■ **What is being asked**: Take the line that contains "right elbow: (387, 537)" and all lines after it, up to and including the last line of the data, and write them out exactly; nothing else belongs in the answer.

■ **Records for this task**:
########################################
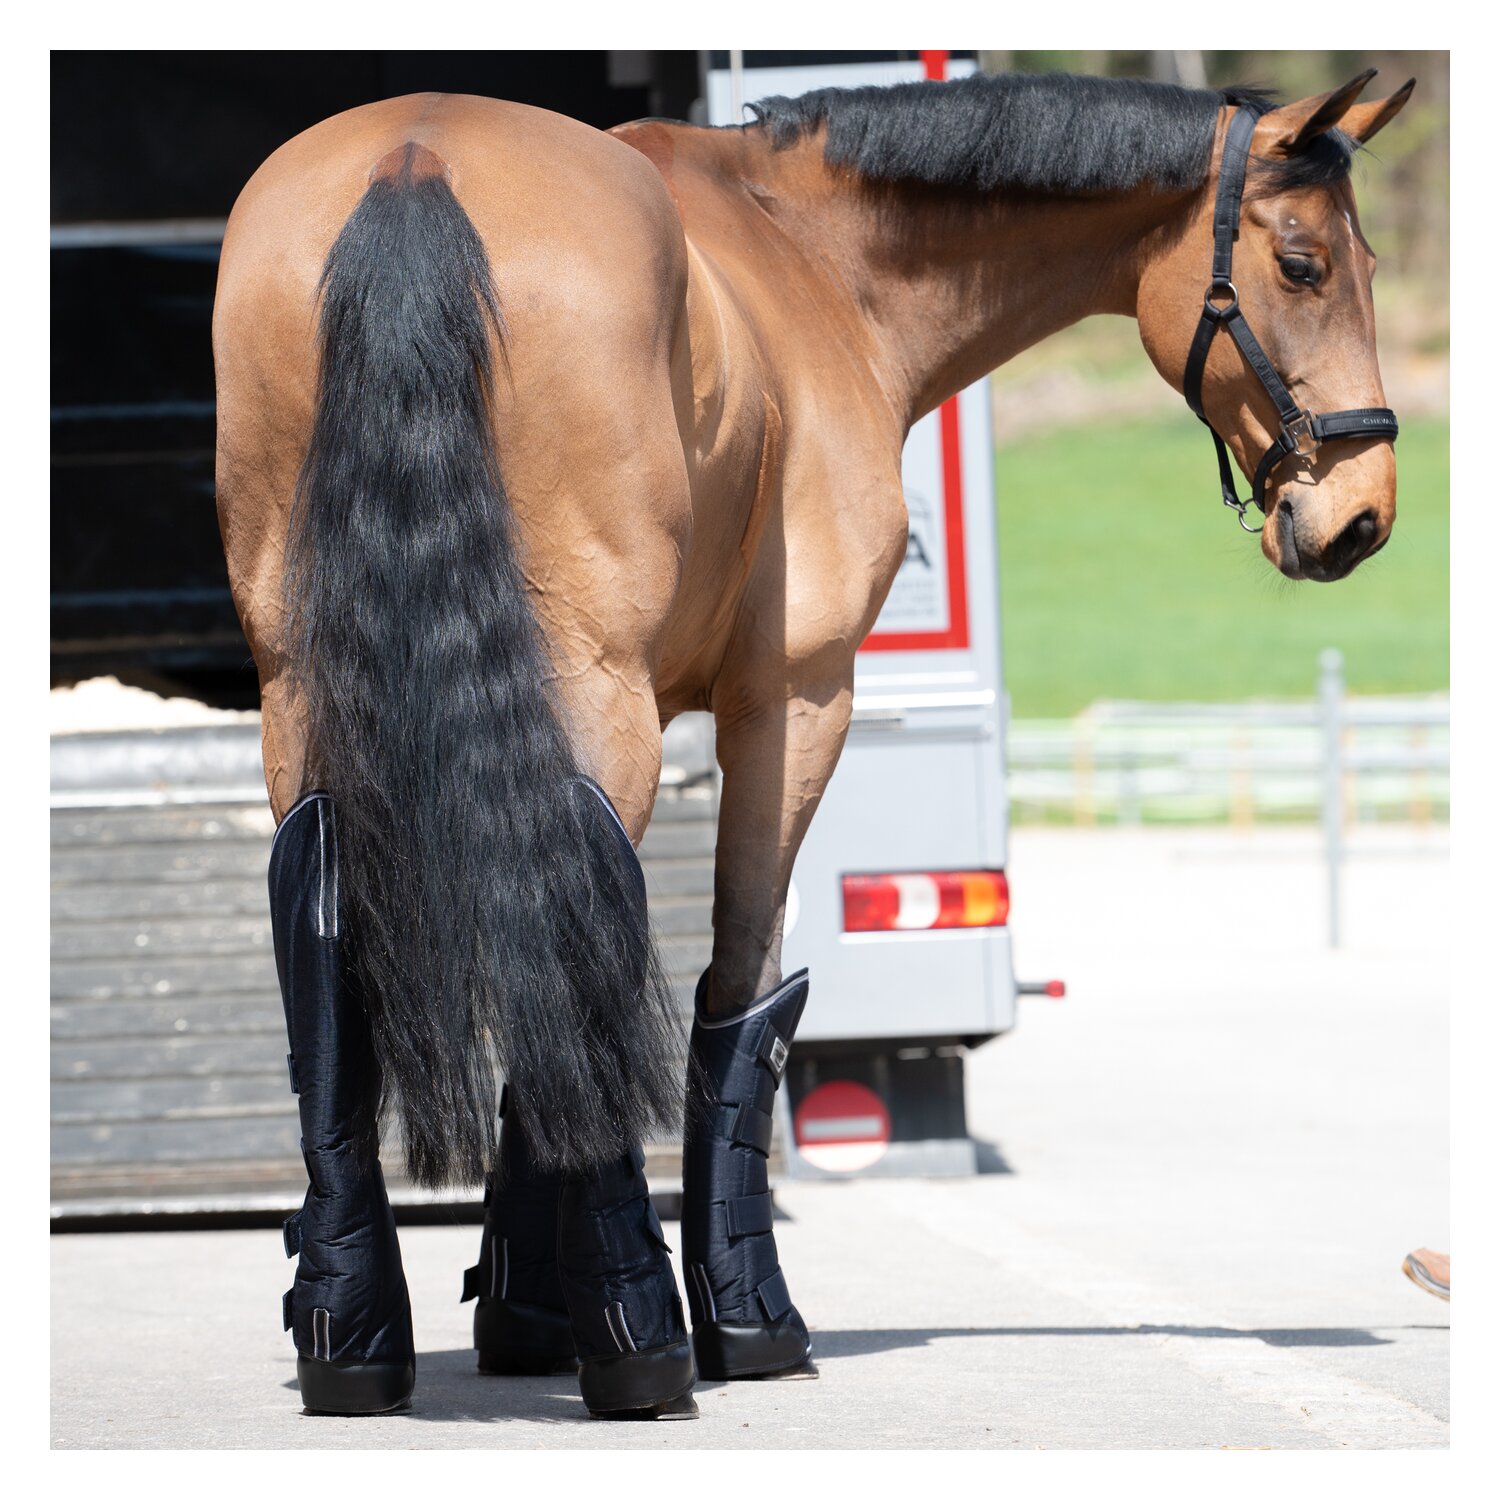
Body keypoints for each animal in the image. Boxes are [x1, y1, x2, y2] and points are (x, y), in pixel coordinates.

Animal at [213, 67, 1413, 1417]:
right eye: (1304, 264)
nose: (1361, 514)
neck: (811, 260)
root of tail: (418, 158)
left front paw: (526, 1314)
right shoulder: (792, 697)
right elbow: (740, 989)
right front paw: (739, 1320)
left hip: (307, 691)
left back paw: (353, 1338)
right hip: (594, 689)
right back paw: (642, 1346)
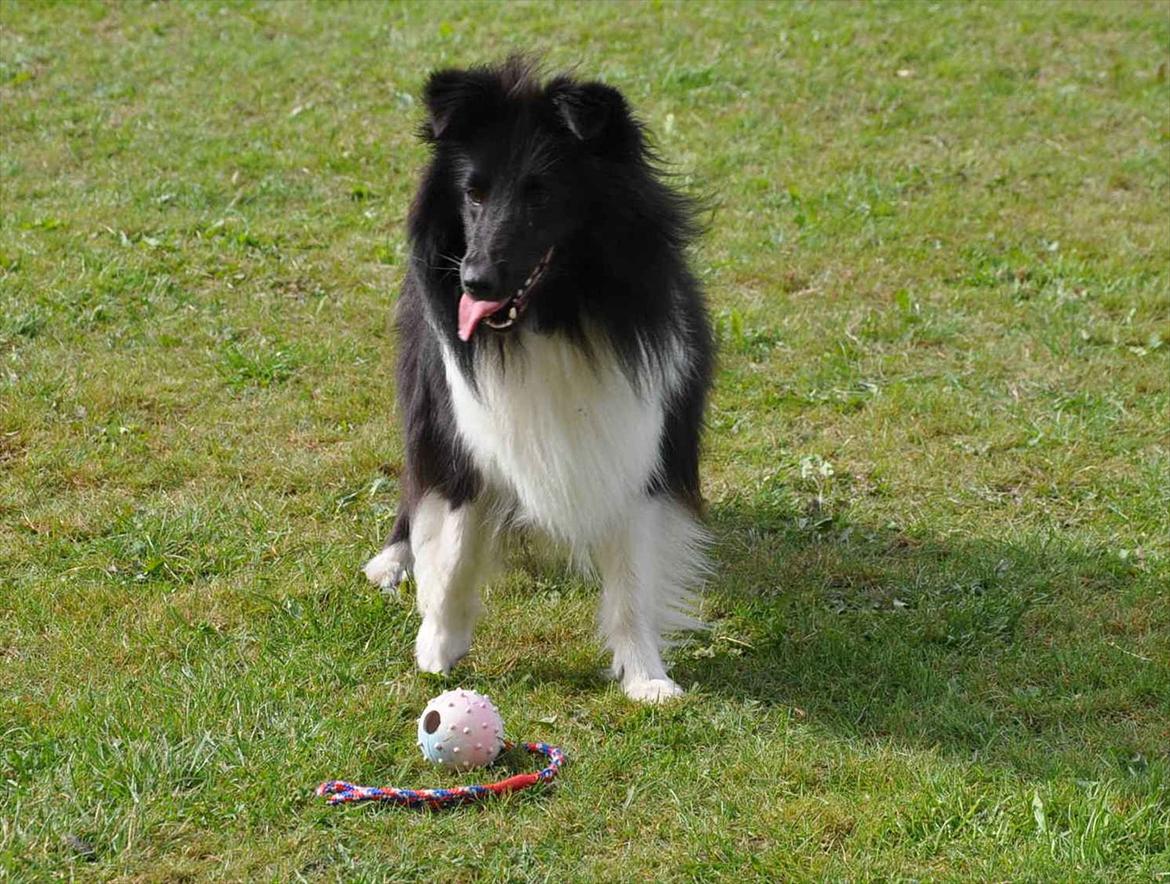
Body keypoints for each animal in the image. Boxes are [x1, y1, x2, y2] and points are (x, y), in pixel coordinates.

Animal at [365, 57, 711, 706]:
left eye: (542, 193)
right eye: (472, 192)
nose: (474, 282)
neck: (556, 319)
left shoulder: (638, 434)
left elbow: (633, 575)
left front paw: (646, 677)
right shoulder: (460, 426)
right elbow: (454, 547)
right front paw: (439, 647)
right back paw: (391, 560)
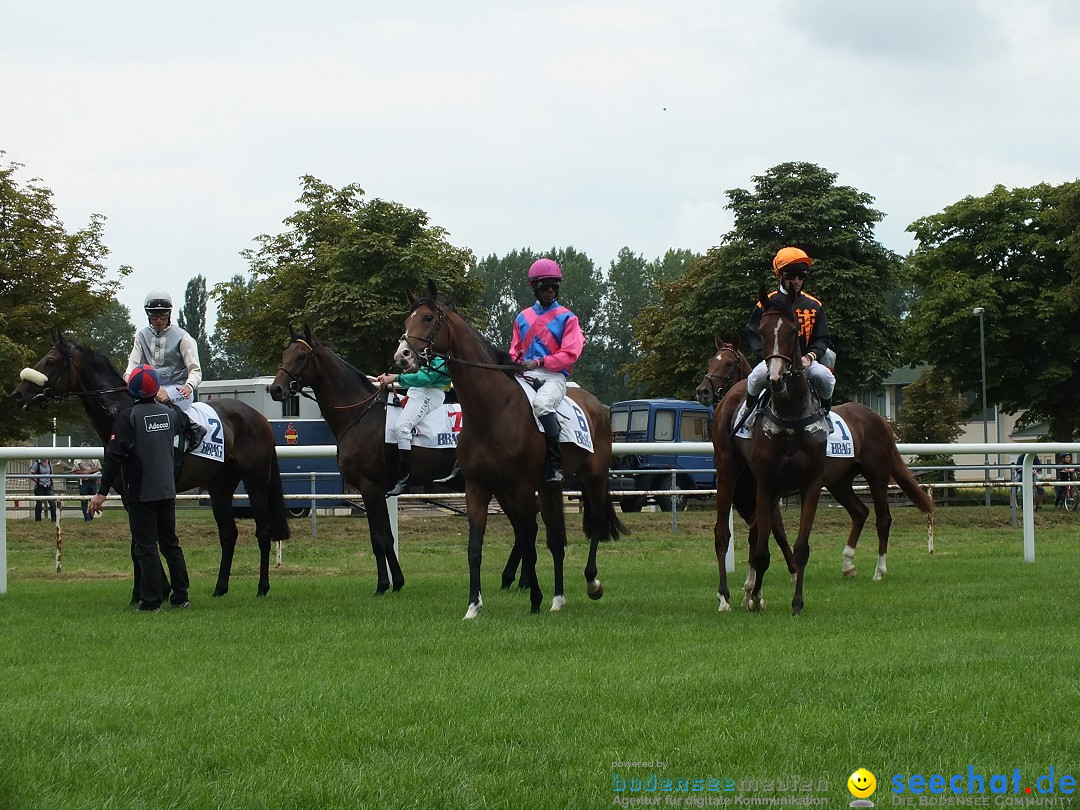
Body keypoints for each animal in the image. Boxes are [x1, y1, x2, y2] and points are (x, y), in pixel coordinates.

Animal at [13, 332, 291, 600]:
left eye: (50, 361)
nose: (18, 394)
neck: (123, 414)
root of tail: (259, 418)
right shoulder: (128, 495)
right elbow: (140, 542)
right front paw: (153, 590)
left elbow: (142, 542)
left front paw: (148, 592)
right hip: (220, 485)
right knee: (228, 533)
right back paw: (220, 588)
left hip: (256, 481)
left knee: (263, 531)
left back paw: (262, 587)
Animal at [270, 324, 460, 596]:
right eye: (285, 354)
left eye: (302, 356)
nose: (276, 389)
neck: (359, 414)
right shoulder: (377, 491)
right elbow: (387, 537)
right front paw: (397, 582)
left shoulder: (370, 488)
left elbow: (378, 539)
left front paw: (382, 585)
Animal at [395, 282, 626, 617]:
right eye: (406, 320)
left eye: (427, 318)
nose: (402, 356)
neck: (492, 411)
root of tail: (599, 406)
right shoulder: (478, 486)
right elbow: (475, 547)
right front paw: (473, 606)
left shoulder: (521, 487)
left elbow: (528, 543)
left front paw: (534, 600)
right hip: (550, 486)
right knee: (557, 539)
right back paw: (558, 599)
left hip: (593, 476)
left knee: (593, 523)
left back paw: (592, 582)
########################################
■ **Answer to this exercise**:
right elbow: (387, 537)
right front paw: (397, 582)
left shoulder: (370, 488)
left elbow: (378, 539)
left front paw: (382, 585)
Animal at [395, 282, 626, 617]:
right eye: (406, 320)
left eye: (427, 318)
nose: (402, 356)
neck: (492, 411)
root of tail: (599, 406)
right shoulder: (478, 486)
right elbow: (475, 547)
right front paw: (473, 606)
left shoulder: (521, 487)
left elbow: (528, 543)
left front paw: (534, 600)
right hip: (550, 486)
right knee: (557, 539)
right back paw: (558, 599)
left hip: (593, 476)
left knee: (593, 523)
left back paw: (592, 582)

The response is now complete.